Leaders of a statewide police union say their Florida-based parent organization staged a coup, ousted them, installed a new leader, and froze their bank account — all because they considered disaffiliating.
Now, three former leaders of the Massachusetts Coalition of Police, which represents 4,000 officers in 156 municipalities — primarily small towns — have filed a lawsuit against the International Union of Police Associations, which represents about 100,000 law enforcement employees in the United States and its territories. Mass COP does not represent officers in major cities like Boston, Worcester, Cambridge and Lowell, but does have MBTA Transit Police as members.
The plaintiffs say the international union, to which the Massachusetts coalition pays more than $200,000 in annual dues, is preventing its three leaders from running a 24-hour hot line for officers with urgent legal questions, paying the union’s attorneys, and running a benevolent fund for officers killed or injured on the job.
“This entire affair has nothing to do with what’s good for Mass COP’s members — it’s about what’s good for IUPA and its cash flow,” attorneys representing the ousted Massachusetts officers wrote in the lawsuit. “Mass COP represents one of IUPA’s largest locals, and it’s playing hardball in an attempt to preserve the flow of funds. Good faith is lacking, and federal law permits administratorship only in good faith.”
Attorneys for the two unions did not respond to messages seeking comment.
Mass COP has been affiliated with the International Union of Police Associations since its founding in 1979, according to the complaint.
The case dates to mid-October, when Mass COP leaders notified the international union that they would talk about possible disaffiliation at a meeting Nov. 14, according to the complaint. The complaint did not discuss the local union’s possible reasons for leaving the international group.
The international’s president, Sam A. Cabral, responded in an Oct. 16 letter, saying “there will be representatives present from the International at your upcoming meeting.”
But two days before the meeting, Cabral declared that an “emergency situation” required him to put Mass COP into administratorship, attorneys for the Mass COP leaders say in the suit. He stripped three leaders of their union titles: president Scott A. Hovsepian, a Waltham police officer; first vice president John E. Nelson, of the Peabody Police Department; and secretary and treasurer Robert W. Murphy, a retired Brookline police sergeant.
In a letter filed with the complaint, Cabral claimed Mass COP leaders underreported their membership by about 300 people to pay lower per-capita dues.
That day, Nov. 12, Cabral appointed an emergency administrator, who went to a Wellesley branch of Brookline Bank and, letter in hand, froze the group’s account, according to the complaint. The letter also ordered the bank to no longer allow Hovsepian, Nelson or Murphy to access the union’s funds, court records show.

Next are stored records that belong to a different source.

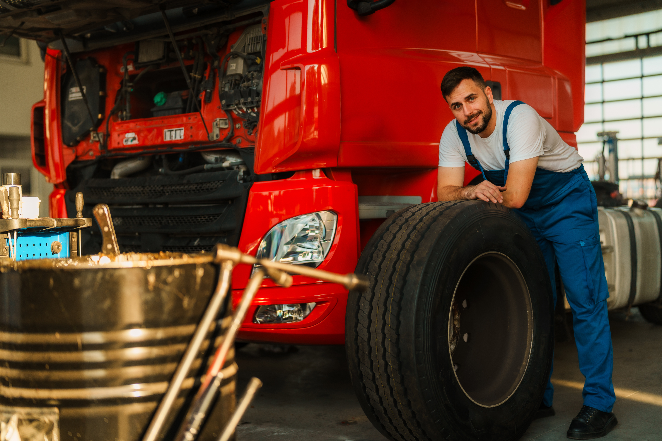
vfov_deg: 27.0
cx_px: 331
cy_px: 220
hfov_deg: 39.6
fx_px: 919
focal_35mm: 50
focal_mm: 50
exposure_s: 1/125
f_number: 1.6
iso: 100
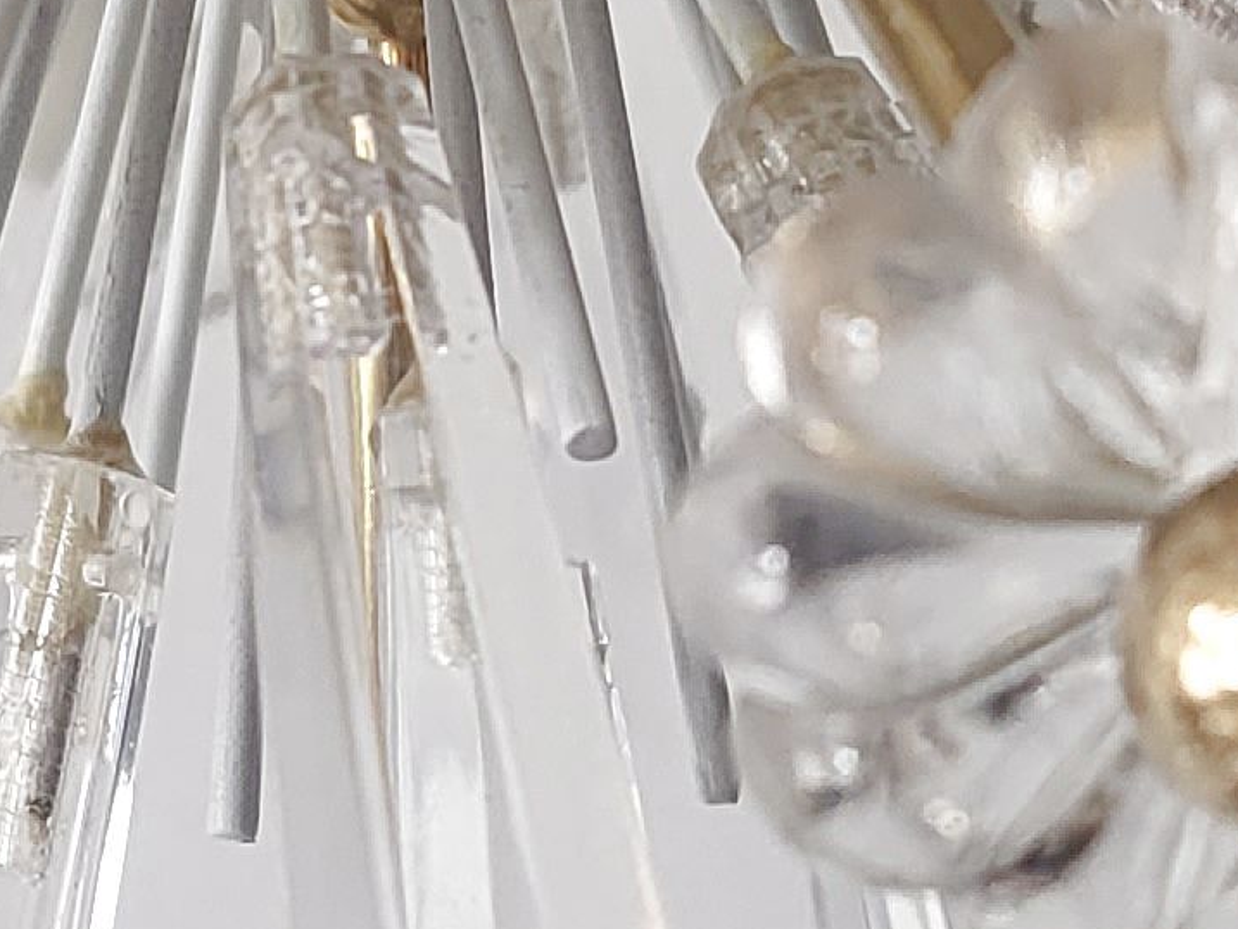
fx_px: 5187
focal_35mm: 145
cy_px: 9
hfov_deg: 13.6
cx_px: 406
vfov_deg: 10.2
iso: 125
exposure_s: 1/100
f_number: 1.8
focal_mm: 4.25
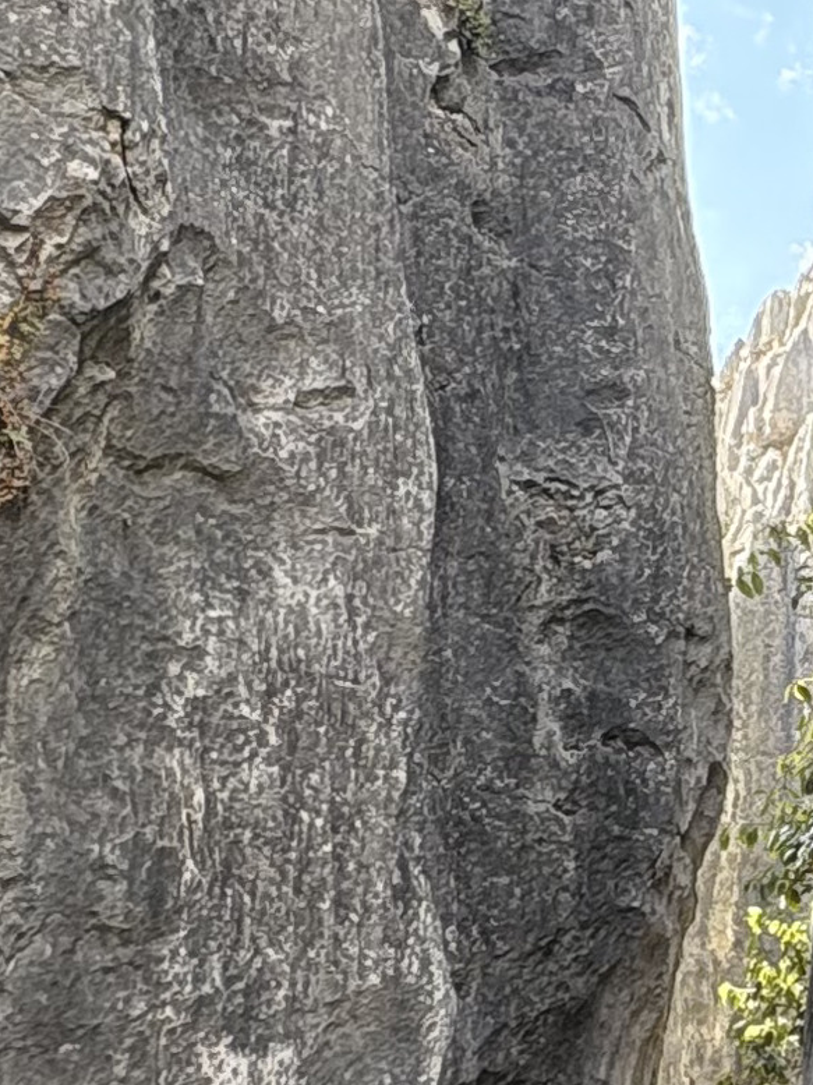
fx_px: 2256
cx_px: 1116
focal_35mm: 72
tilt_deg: +9.8
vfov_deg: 26.9
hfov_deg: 18.7
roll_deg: -0.4
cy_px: 699
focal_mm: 2.22
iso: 100
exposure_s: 1/128
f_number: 2.2
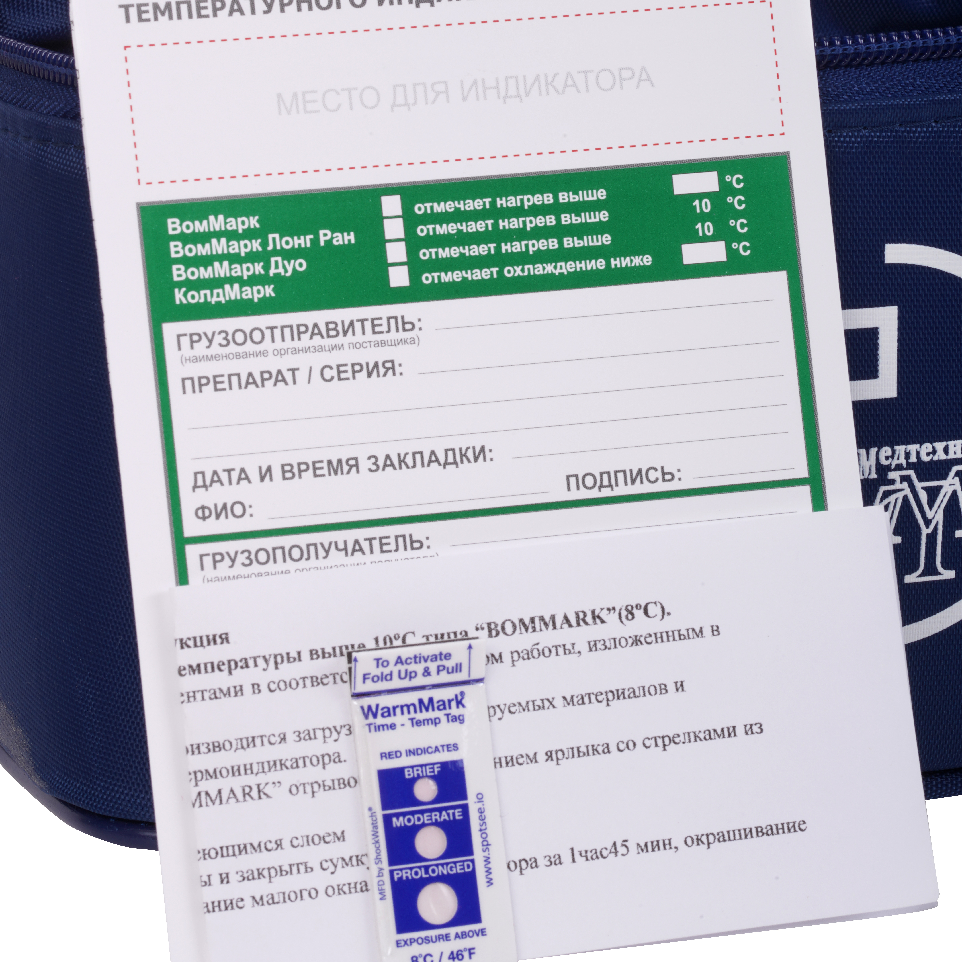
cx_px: 479
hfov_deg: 13.6
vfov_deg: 13.6
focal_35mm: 128
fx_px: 4025
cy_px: 337
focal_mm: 100
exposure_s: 1/125
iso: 125
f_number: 25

Mass COP’s leaders had not seen the orders and were “entirely unaware of what IUPA was up to,” attorneys wrote.
The next day, the newly appointed administrator sent an e-mail to Mass COP’s 17 local vice presidents cancelling the Nov. 14 meeting and telling them Hovsepian, Nelson, and Murphy were removed because of “improper actions.”
Since then, the Massachusetts union’s actions have all but ground to a halt, lawyers said.
“A single administrator . . . cannot possibly provide the level of service, management, oversight, and guidance to Mass COP and its members that Secretary/Treasurer Murphy, First Vice President Nelson, and President Hovsepian do,” attorneys for the three wrote in their complaint.
“In their roles for Mass COP, they confront important and at times life-threatening issues on a regular basis,” attorneys wrote. “If the administratorship is allowed to continue, Mass COP members will suffer — irreversibly.”
The International Union of Police Associations had not on Monday filed a response to the complaint.